"Sono stato nominato nel CdA EOC nel dicembre 2003. Non “dalla Lega” bensì dal Consiglio di Stato - nessuno degli allora “ministri” è oggi in carica - tramite messaggio ratificato dal Parlamento." Con queste parole Attilio Bignasca si difende oggi, sul Mattino, dalle insinuazioni sorte in merito alla scandalo delle false fatture all'ospedale La Carità di Locarno, in cui "si è fatto strumentalmente il nome dei politici che siedono nel Consiglio d’amministrazione dell’Ente ospedaliero per accusarli di presunti conflitti d’interesse".
"La Lega ha proposto me poiché l’ex partitone non volle il primo nome indicato dal Movimento, ossia quello del compianto Dr. Giorgio Salvadè, che all’epoca era municipale di Lugano (quindi non ricopriva cariche cantonali di modo che il problema del conflitto d’interessi non si sarebbe nemmeno posto).
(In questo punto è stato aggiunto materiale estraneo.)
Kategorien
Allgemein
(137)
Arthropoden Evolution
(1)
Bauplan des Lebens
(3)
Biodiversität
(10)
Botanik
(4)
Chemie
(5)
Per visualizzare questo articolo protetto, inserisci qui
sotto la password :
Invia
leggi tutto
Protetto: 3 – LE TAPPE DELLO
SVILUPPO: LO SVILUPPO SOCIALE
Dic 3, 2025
L’ex partitone mise il veto su Salvadè con la scusa che era un medico.
"Per quel che riguarda la notoria vicenda del viceprimario di chirurgia all’Ospedale La Carità di Locarno", continua Bignasca, "il CdA dell’EOC ha scelto di privilegiare l’efficacia della struttura e quindi gli interessi della sanità ticinese e dei pazienti - evitando l’allontanamento immediato del Dr S."
Nel frattempo, le casse malati rimangono in vigile attesa. Il segretario generale Olivio Lama, intervistato da Il Caffé, si dice "ignaro se le Casse malati siano state danneggiate" dalla vicenda. Per il momento, prosegue, "nessuno ci ha chiesto lumi su fatture della Carità che riportano al periodo finito nell'occhio del ciclone", unico modo con cui le Casse malati potrebbero venire a conoscenza di abusi subiti da parte della propria clientela.